Do you know which of your marketing efforts are generating the greatest impact? Can you identify those that are blowing up your spend, without creating an equitable return?
Understanding what works and what doesn’t is a critical part of your growth strategy, as clear attribution modelling allows you to quickly pivot to the campaigns that are actually growing your company. At the same time, it also allows you to generate valuable learnings into what isn’t working by clearly isolating the issue.
“What you don’t measure you can’t improve upon”
Without this clear visibility, companies will often find themselves taking a capital intensive approach, with lower returns on investments. Intuition is a powerful tool, but relying on it without actionable insights (driven by data) is essentially like taking shots in the dark. You might land yourself a shot every now and then, but you’ll find yourself dragging along a bunch of low impact campaigns along the way because you were never able to identify them properly.
Efficient measurement isn’t just about knowing where to spend your marketing dollars; it’s also about knowing what data you should be generating and using. The digital space allows you to collect a plethora of information which can lead to ’paralysis-by-analysis;’ even if you’re properly collecting information, it can be a daunting task to then action it.
The need for marketers to develop good measurements is therefore twofold; to direct marketing spend and direct use of data. Having a great set of KPIs is the ticket to navigating this difficult space.

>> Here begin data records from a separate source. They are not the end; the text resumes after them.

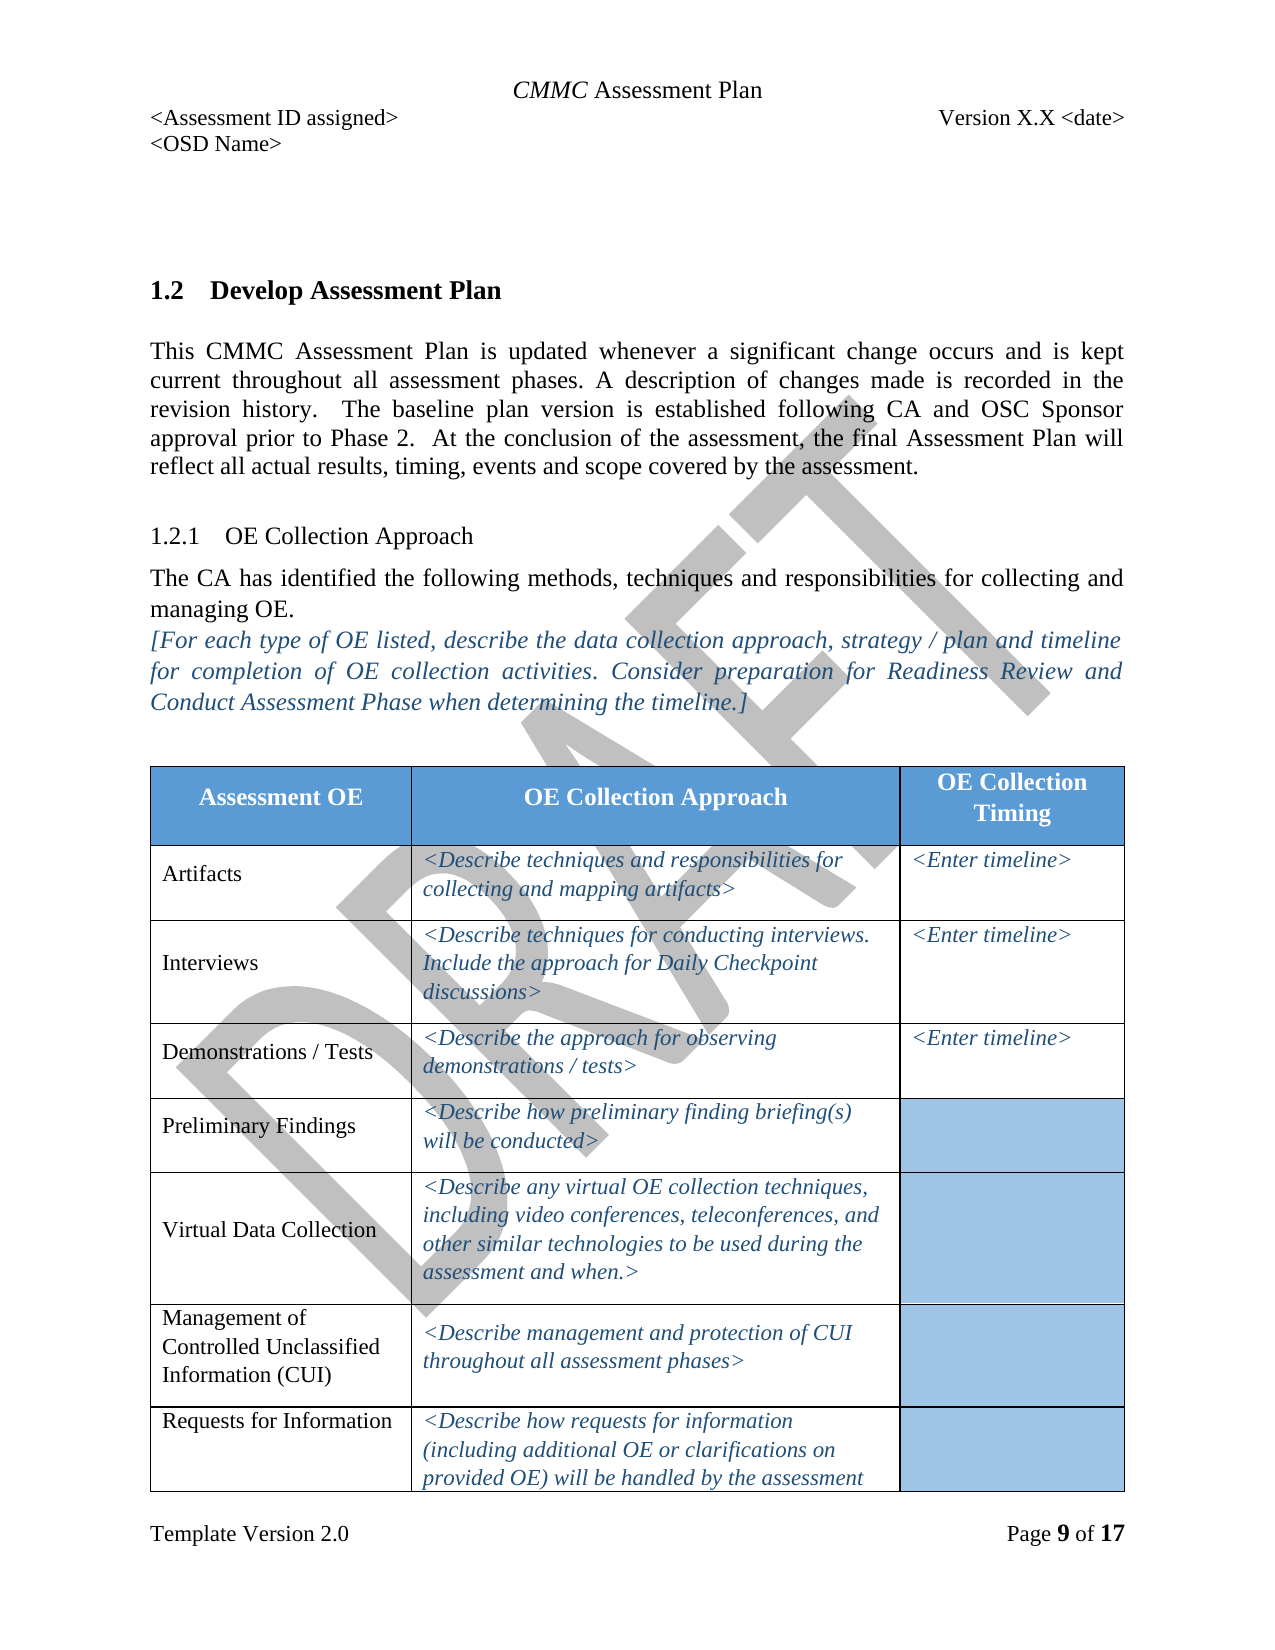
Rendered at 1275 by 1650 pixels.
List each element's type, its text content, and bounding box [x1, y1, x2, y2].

table_cell <Describe the approach for observing demonstrations / tests> [412, 1024, 899, 1097]
text This CMMC Assessment Plan is updated whenever a significant change occurs and is kept current throughout all assessment phases. A description of changes made is recorded in the revision history. The baseline plan version is established following CA and OSC Sponsor approval prior to Phase 2. At the conclusion of the assessment, the final Assessment Plan will reflect all actual results, timing, events and scope covered by the assessment. [150, 336, 1125, 480]
table_cell Preliminary Findings [151, 1099, 411, 1172]
table_cell [901, 1408, 1124, 1491]
table_header OE Collection Timing [901, 767, 1124, 845]
table_cell <Describe any virtual OE collection techniques, including video conferences, teleconferences, and other similar technologies to be used during the assessment and when.> [412, 1173, 899, 1303]
table_cell <Enter timeline> [901, 921, 1124, 1023]
table_cell <Enter timeline> [901, 846, 1124, 920]
table_cell <Enter timeline> [901, 1024, 1124, 1097]
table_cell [151, 1408, 411, 1491]
table_cell <Describe management and protection of CUI throughout all assessment phases> [412, 1305, 899, 1406]
table_cell <Describe how preliminary finding briefing(s) will be conducted> [412, 1099, 899, 1172]
table_cell Interviews [151, 921, 411, 1023]
table_cell <Describe techniques for conducting interviews. Include the approach for Daily Checkpoint discussions> [412, 921, 899, 1023]
list The CA has identified the following methods, techniques and responsibilities for collecting and managing OE. [150, 563, 1125, 622]
list [For each type of OE listed, describe the data collection approach, strategy / plan and timeline for completion of OE collection activities. Consider preparation for Readiness Review and Conduct Assessment Phase when determining the timeline.] [150, 625, 1125, 716]
subtitle Develop Assessment Plan [150, 274, 1125, 305]
table_cell [901, 1173, 1124, 1303]
table_header OE Collection Approach [412, 767, 899, 845]
table_cell [901, 1305, 1124, 1406]
table_cell [901, 1099, 1124, 1172]
subtitle OE Collection Approach [150, 521, 1125, 550]
table_cell Artifacts [151, 846, 411, 920]
table_header Assessment OE [151, 767, 411, 845]
table_cell <Describe techniques and responsibilities for collecting and mapping artifacts> [412, 846, 899, 920]
table_cell Management of Controlled Unclassified Information (CUI) [151, 1305, 411, 1406]
table_cell Demonstrations / Tests [151, 1024, 411, 1097]
table_cell Virtual Data Collection [151, 1173, 411, 1303]
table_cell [412, 1408, 899, 1491]
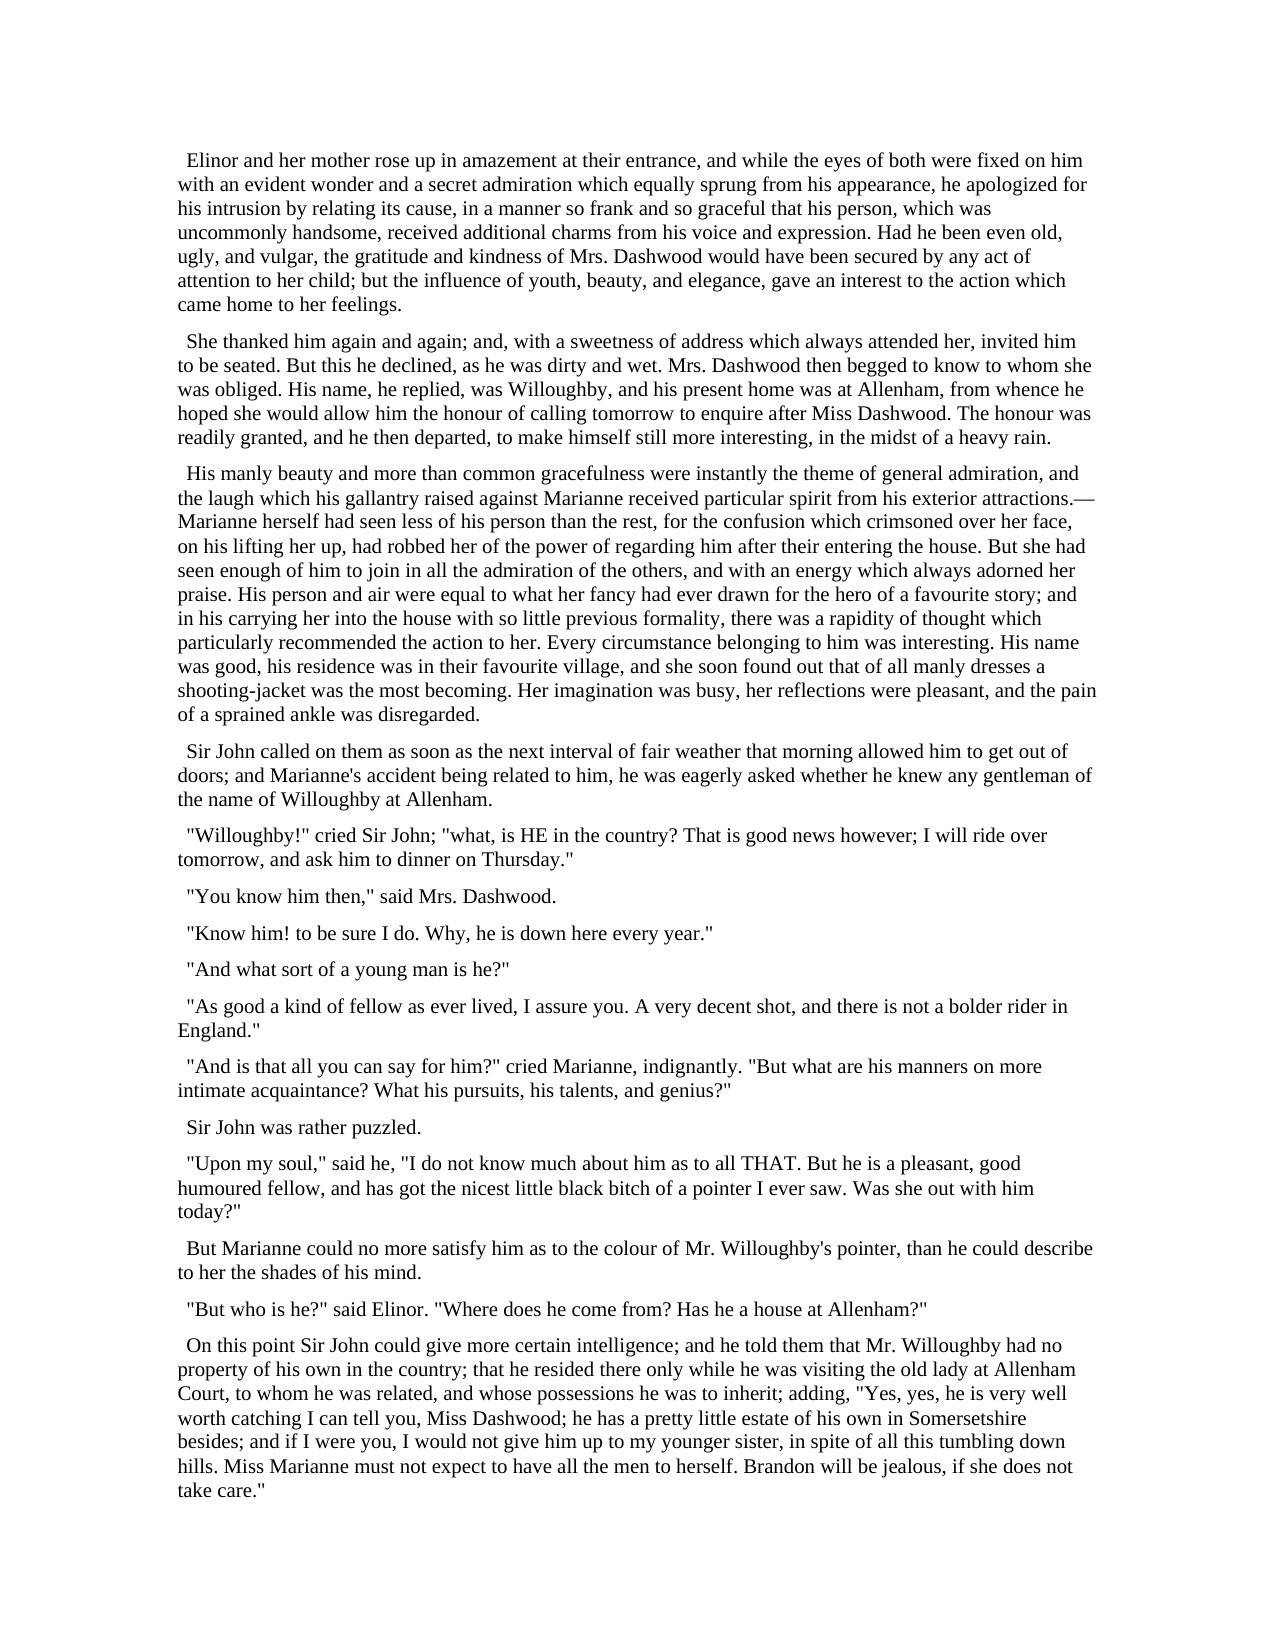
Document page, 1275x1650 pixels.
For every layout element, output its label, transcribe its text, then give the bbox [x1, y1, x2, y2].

text "And is that all you can say for him?" cried Marianne, indignantly. "But what are his manners on more intimate acquaintance? What his pursuits, his talents, and genius?" [177, 1054, 1098, 1102]
text His manly beauty and more than common gracefulness were instantly the theme of general admiration, and the laugh which his gallantry raised against Marianne received particular spirit from his exterior attractions.— Marianne herself had seen less of his person than the rest, for the confusion which crimsoned over her face, on his lifting her up, had robbed her of the power of regarding him after their entering the house. But she had seen enough of him to join in all the admiration of the others, and with an energy which always adorned her praise. His person and air were equal to what her fancy had ever drawn for the hero of a favourite story; and in his carrying her into the house with so little previous formality, there was a rapidity of thought which particularly recommended the action to her. Every circumstance belonging to him was interesting. His name was good, his residence was in their favourite village, and she soon found out that of all manly dresses a shooting-jacket was the most becoming. Her imagination was busy, her reflections were pleasant, and the pain of a sprained ankle was disregarded. [177, 461, 1098, 726]
text Sir John was rather puzzled. [177, 1115, 1098, 1139]
text "As good a kind of fellow as ever lived, I assure you. A very decent shot, and there is not a bolder rider in England." [177, 993, 1098, 1042]
text Sir John called on them as soon as the next interval of fair weather that morning allowed him to get out of doors; and Marianne's accident being related to him, he was eagerly asked whether he knew any gentleman of the name of Willoughby at Allenham. [177, 738, 1098, 811]
text She thanked him again and again; and, with a sweetness of address which always attended her, invited him to be seated. But this he declined, as he was dirty and wet. Mrs. Dashwood then begged to know to whom she was obliged. His name, he replied, was Willoughby, and his present home was at Allenham, from whence he hoped she would allow him the honour of calling tomorrow to enquire after Miss Dashwood. The honour was readily granted, and he then departed, to make himself still more interesting, in the midst of a heavy rain. [177, 328, 1098, 449]
text "And what sort of a young man is he?" [177, 957, 1098, 981]
text "Know him! to be sure I do. Why, he is down here every year." [177, 920, 1098, 944]
text "Upon my soul," said he, "I do not know much about him as to all THAT. But he is a pleasant, good humoured fellow, and has got the nicest little black bitch of a pointer I ever saw. Was she out with him today?" [177, 1151, 1098, 1223]
text On this point Sir John could give more certain intelligence; and he told them that Mr. Willoughby had no property of his own in the country; that he resided there only while he was visiting the old lady at Allenham Court, to whom he was related, and whose possessions he was to inherit; adding, "Yes, yes, he is very well worth catching I can tell you, Miss Dashwood; he has a pretty little estate of his own in Somersetshire besides; and if I were you, I would not give him up to my younger sister, in spite of all this tumbling down hills. Miss Marianne must not expect to have all the men to herself. Brandon will be jealous, if she does not take care." [177, 1333, 1098, 1502]
text "Willoughby!" cried Sir John; "what, is HE in the country? That is good news however; I will ride over tomorrow, and ask him to dinner on Thursday." [177, 823, 1098, 871]
text "But who is he?" said Elinor. "Where does he come from? Has he a house at Allenham?" [177, 1297, 1098, 1321]
text But Marianne could no more satisfy him as to the colour of Mr. Willoughby's pointer, than he could describe to her the shades of his mind. [177, 1236, 1098, 1284]
text Elinor and her mother rose up in amazement at their entrance, and while the eyes of both were fixed on him with an evident wonder and a secret admiration which equally sprung from his appearance, he apologized for his intrusion by relating its cause, in a manner so frank and so graceful that his person, which was uncommonly handsome, received additional charms from his voice and expression. Had he been even old, ugly, and vulgar, the gratitude and kindness of Mrs. Dashwood would have been secured by any act of attention to her child; but the influence of youth, beauty, and elegance, gave an interest to the action which came home to her feelings. [177, 148, 1098, 316]
text "You know him then," said Mrs. Dashwood. [177, 884, 1098, 908]
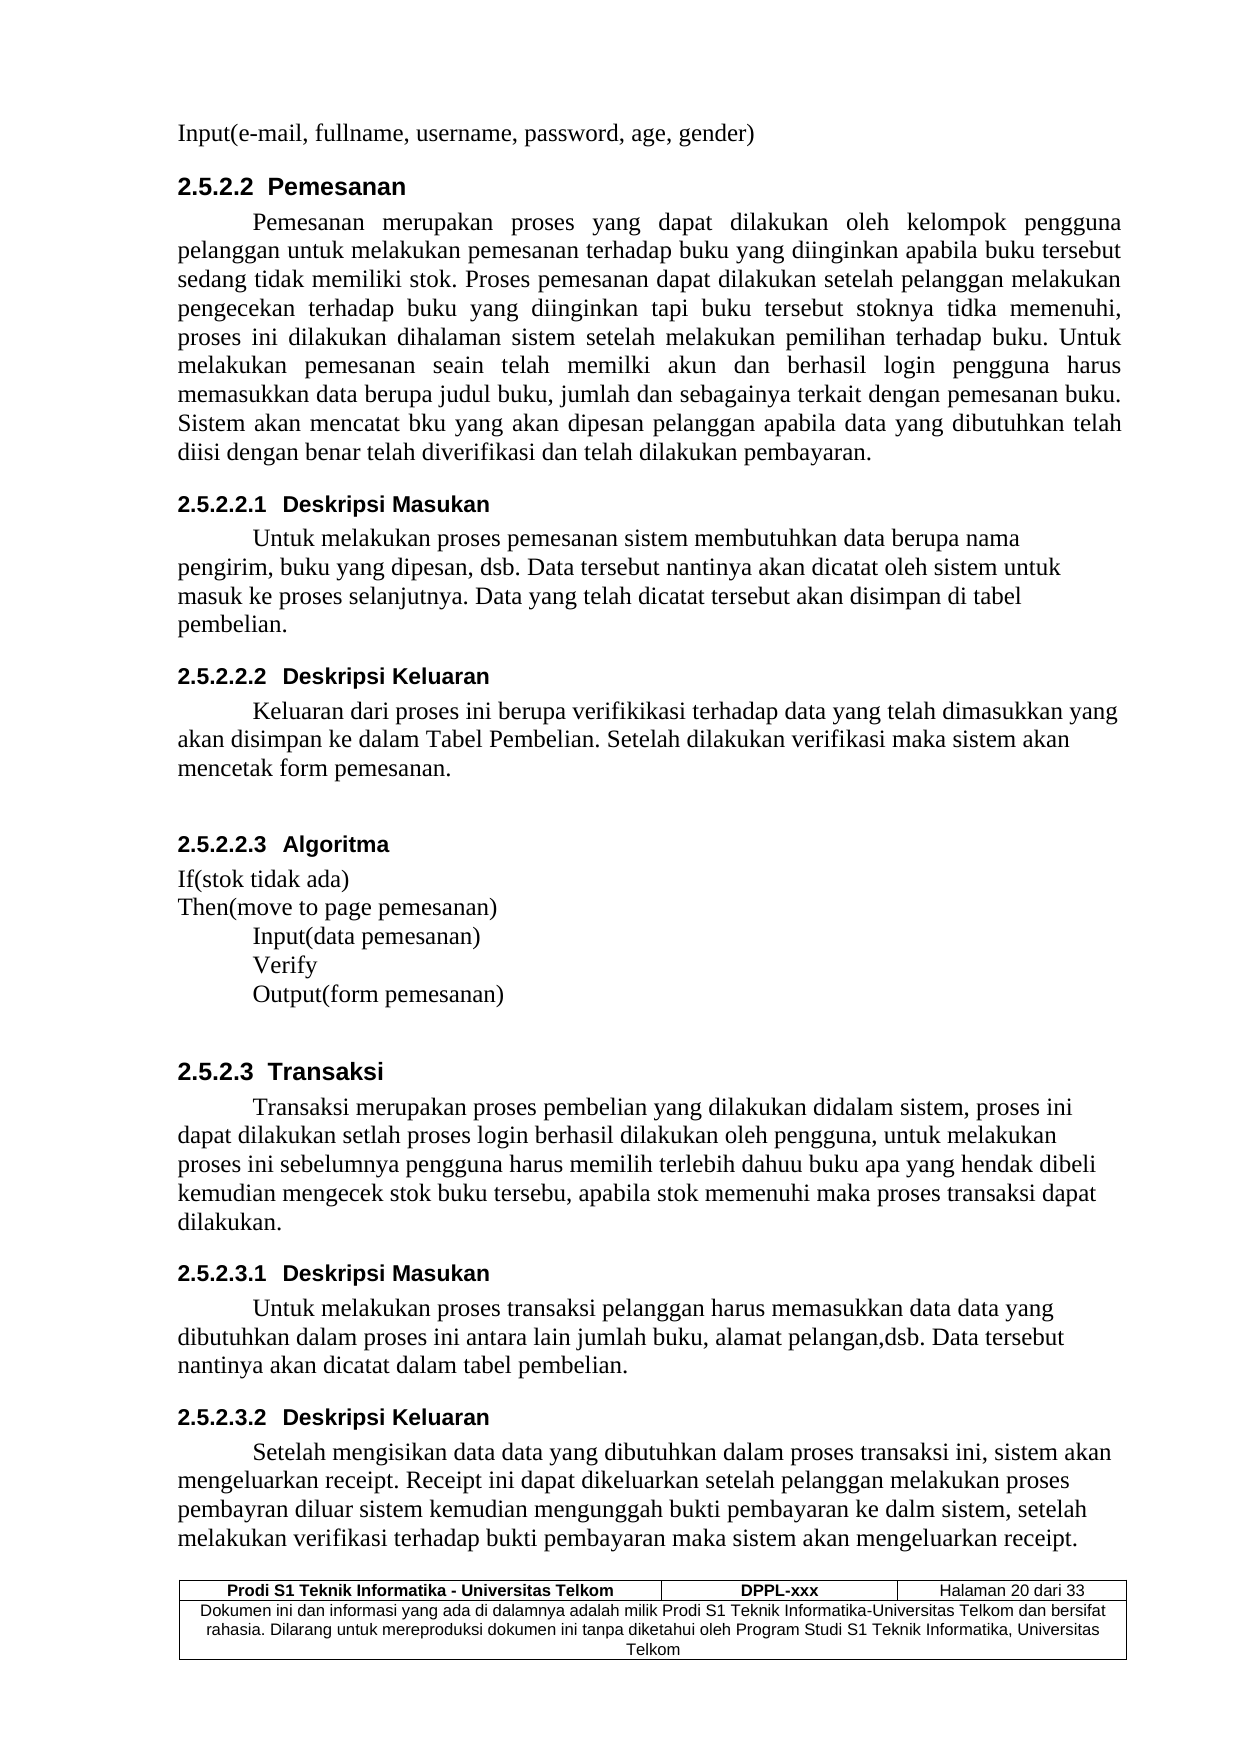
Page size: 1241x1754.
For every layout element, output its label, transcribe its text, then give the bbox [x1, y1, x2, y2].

subtitle Deskripsi Masukan [177, 1260, 1122, 1287]
text Output(form pemesanan) [177, 979, 1122, 1007]
text Verify [177, 950, 1122, 979]
subtitle Deskripsi Keluaran [177, 1404, 1122, 1431]
text If(stok tidak ada) [177, 864, 1122, 892]
text Input(data pemesanan) [177, 921, 1122, 950]
text Input(e-mail, fullname, username, password, age, gender) [177, 118, 1122, 147]
text Transaksi merupakan proses pembelian yang dilakukan didalam sistem, proses ini dapat dilakukan setlah proses login berhasil dilakukan oleh pengguna, untuk melakukan proses ini sebelumnya pengguna harus memilih terlebih dahuu buku apa yang hendak dibeli kemudian mengecek stok buku tersebu, apabila stok memenuhi maka proses transaksi dapat dilakukan. [177, 1092, 1122, 1235]
text Setelah mengisikan data data yang dibutuhkan dalam proses transaksi ini, sistem akan mengeluarkan receipt. Receipt ini dapat dikeluarkan setelah pelanggan melakukan proses pembayran diluar sistem kemudian mengunggah bukti pembayaran ke dalm sistem, setelah melakukan verifikasi terhadap bukti pembayaran maka sistem akan mengeluarkan receipt. [177, 1437, 1122, 1552]
text Pemesanan merupakan proses yang dapat dilakukan oleh kelompok pengguna pelanggan untuk melakukan pemesanan terhadap buku yang diinginkan apabila buku tersebut sedang tidak memiliki stok. Proses pemesanan dapat dilakukan setelah pelanggan melakukan pengecekan terhadap buku yang diinginkan tapi buku tersebut stoknya tidka memenuhi, proses ini dilakukan dihalaman sistem setelah melakukan pemilihan terhadap buku. Untuk melakukan pemesanan seain telah memilki akun dan berhasil login pengguna harus memasukkan data berupa judul buku, jumlah dan sebagainya terkait dengan pemesanan buku. Sistem akan mencatat bku yang akan dipesan pelanggan apabila data yang dibutuhkan telah diisi dengan benar telah diverifikasi dan telah dilakukan pembayaran. [177, 207, 1122, 466]
subtitle Pemesanan [177, 172, 1122, 201]
subtitle Deskripsi Keluaran [177, 663, 1122, 689]
text Then(move to page pemesanan) [177, 892, 1122, 921]
text Keluaran dari proses ini berupa verifikikasi terhadap data yang telah dimasukkan yang akan disimpan ke dalam Tabel Pembelian. Setelah dilakukan verifikasi maka sistem akan mencetak form pemesanan. [177, 696, 1122, 782]
text Untuk melakukan proses transaksi pelanggan harus memasukkan data data yang dibutuhkan dalam proses ini antara lain jumlah buku, alamat pelangan,dsb. Data tersebut nantinya akan dicatat dalam tabel pembelian. [177, 1293, 1122, 1379]
text Untuk melakukan proses pemesanan sistem membutuhkan data berupa nama pengirim, buku yang dipesan, dsb. Data tersebut nantinya akan dicatat oleh sistem untuk masuk ke proses selanjutnya. Data yang telah dicatat tersebut akan disimpan di tabel pembelian. [177, 523, 1122, 638]
subtitle Algoritma [177, 831, 1122, 857]
subtitle Transaksi [177, 1057, 1122, 1085]
subtitle Deskripsi Masukan [177, 491, 1122, 517]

The key element here is to identify a limited set of KPIs that will track your progress towards clearly stated objectives. While you should be collecting as much data as possible that is relevant to your business, there is no need to track and visualise all of it. You shouldn’t clutter your dashboards with unnecessary KPIs. They should be a tool to direct your efforts, not a burden on the business’ ability to grow.
Dashboards must reflect the business level at which they’re used. They can’t be too detailed as their aim is to clearly (and simply) provide strategic overview and actionable insights to guide operations.
So when designing your KPI’s you should first ask yourself; What are your objectives? What is it you want to achieve? What level of granularity or overview is appropriate? This will allow you to narrow down the scope of what you need to be measuring.
Knowing what to track is only the beginning. When designing your KPIs, there are three key things to consider:
Your KPIs should measure various rates of change and not absolute values. Knowing the total number of users or the total servicing costs is important but it isn’t what you should be tracking on a daily basis to guide your efforts. Instead, you should look to, for example, the number of signups per day. The timeframe that you choose (per day, week, month etc) will depend on your business and growth stage. The important thing is to look for changes and trends.
Ultimately, any set of KPIs will only be useful if they guide you towards sustainable growth, and not short-term results. This becomes even more important in environments with high pressure for performance.
The famous example of the Siberian oil drillers serves as a classic warning of poor KPIs. The drillers were scored based on metres drilled, not on actually finding oil. The winning team was ultimately the one that hadn’t found any oil because they realised that it was easier to just drill the first 100m and then drill a large number of shallow holes to meet performance targets.
“You get what you measure.”
You need to ensure that they are framed in a way that promotes sustainable initiatives for long-term growth.
While cross-collaboration and sharing a stake in the business’s growth is of fundamental value for success, there needs to be clear ownership of the KPIs. If the control of the metric falls within multiple teams, the failure of one team can be obscured by the achievement of another. It’s therefore important in those circumstances to split the metric in two. That way it will immediately become clear which process is working and which isn’t.
These are some of the core best-practices around KPI setting, but at the end of the day, it’s important to bring your own creativity and flair to how you structure your team’s objectives. The key takeaway is to remember to be thoughtful about what you track. Don’t track everything under the sun, only the areas that are of great importance to growing your business.